Comment expliquer que le seuil ait été relevé ? « En temps de crise, l’industrie pharmaceutique fait souvent usage de l’éternel chantage aux emplois et au commerce extérieur. Nous demandons une déclaration au premier euro, la seule garantissant la transparence vis-à-vis des citoyens, et nous nous retrouvons avec une machine à gaz qui génère encore plus d’opacité ».

 « Atteinte à la pudeur »

Le Monde.fr du 26/09 : Le 3 septembre dernier, à Tunis, une jeune femme et son fiancé étaient dans leur voiture lorsqu’ils ont été abordés par trois policiers. Deux d’entre eux ont violé la jeune femme pendant que le troisième gardait son ami. L’affaire avait fait scandale, d’autant que le porte-parole du ministère de l’intérieur avait déclaré que le couple avait été retrouvé par les policiers dans une « position immorale », tout en précisant que cela ne justifiait pas le viol qui a suivi.

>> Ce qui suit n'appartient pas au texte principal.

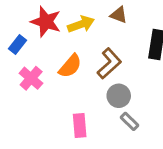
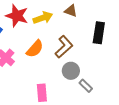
gray rectangle: (129, 121) -> (86, 86), moved

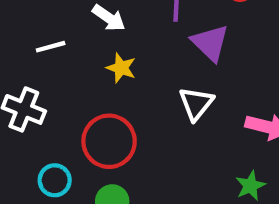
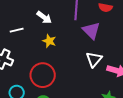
white triangle: (196, 104) -> (94, 59), moved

[…] Alors que les deux policiers ont été incarcérés pour viol, la jeune femme et son fiancé « ont été convoqués par un juge d’instruction mercredi 26 septembre pour une confrontation où elle est entendue en tant qu’accusée du délit d’atteinte à la pudeur et voies de fait », selon un communiqué signé notamment par l’Association tunisienne des femmes démocrates et la Ligue tunisienne des droits de l’homme. […]

Les associations féministes tunisiennes dénoncent depuis l’arrivée au pouvoir des islamistes d’Ennahda le comportement de la police à l’égard des femmes, régulièrement harcelées pour leur tenue vestimentaire ou lors de sortie nocturnes sans un homme de leur famille. Les femmes tunisiennes bénéficient du statut le plus moderne du monde arabe depuis la promulgation du Code de statut personnel le 13 août 1956 instaurant l’égalité des sexes dans plusieurs domaines.

Rappel : les islamistes d’Ennahda avaient déclenché un large mouvement de con- testation en août en proposant d’inscrire dans la nouvelle Constitution la « complémentarité » des sexes et non l’égalité.